Die Bankrotterklärung

Dass jüngst ein 16-jähriger Afghane, dessen einziger Fehler darin bestand, in Österreich auf Schutz zu hoffen, nach 14 Tagen Schubhaft einen Selbstmordversuch unternahm und dabei schwere Hirnschäden davontrug, wird offenbar als einer von vielen vertretbaren Kollateralschäden hingenommen. Doch in Wahrheit ist das die Bankrotterklärung des Systems.

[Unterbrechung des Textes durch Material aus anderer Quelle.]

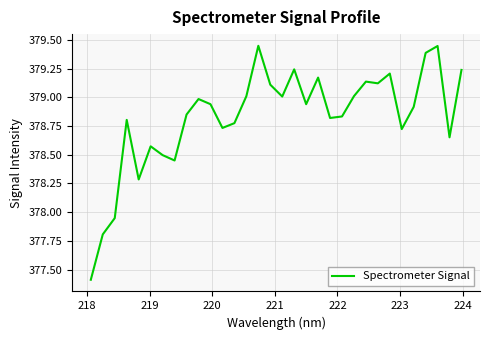

What is the difference between the maximum and minimum values?

2.0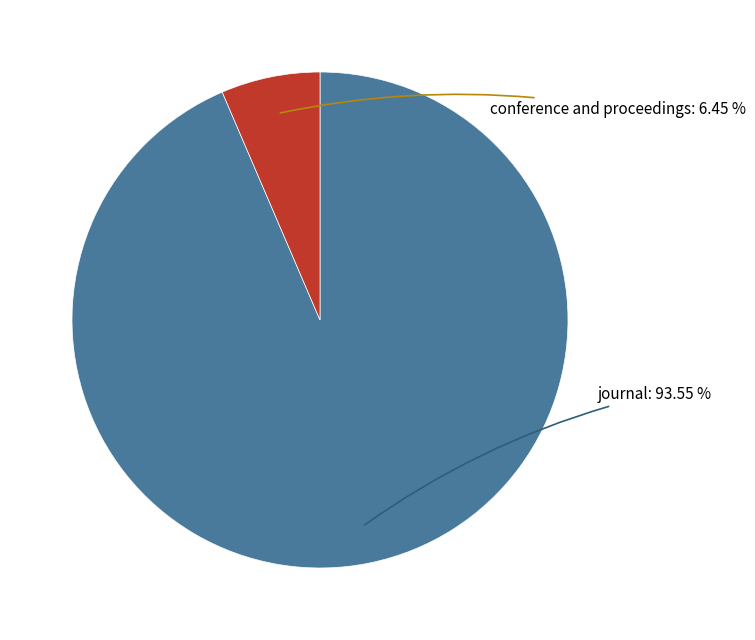

Does any single category account for the majority?

Yes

Wäre die Politik entscheidungsfähig und würde sie nicht die Wähler beständig mit der Illusion von der kleinen heilen Alpenwelt füttern, sie müsste eingestehen: Die Asyl- und Fremdengesetze betrügen in viel zu vielen Fällen die Asylsuchenden und stellen noch immer Hunderte Integrationswillige unter permanente Ausweisungsangst. Ein solches System ist im torbergschen Sinne nur noch „ein Zustand“, der sich selbst verwaltet. Nichts aber, was sich an Mängeln in der Causa Arigona gezeigt hat, rechtfertigt das Beharren auf dem Grundsatz „Gesetz ist Gesetz“ – solange dieses Gesetz bedeutet, dass nur Advokatentricks, Medienkampagnen oder „humanitäre“ politische Gnadenakte das natürliche Recht auf Heimat herstellen können.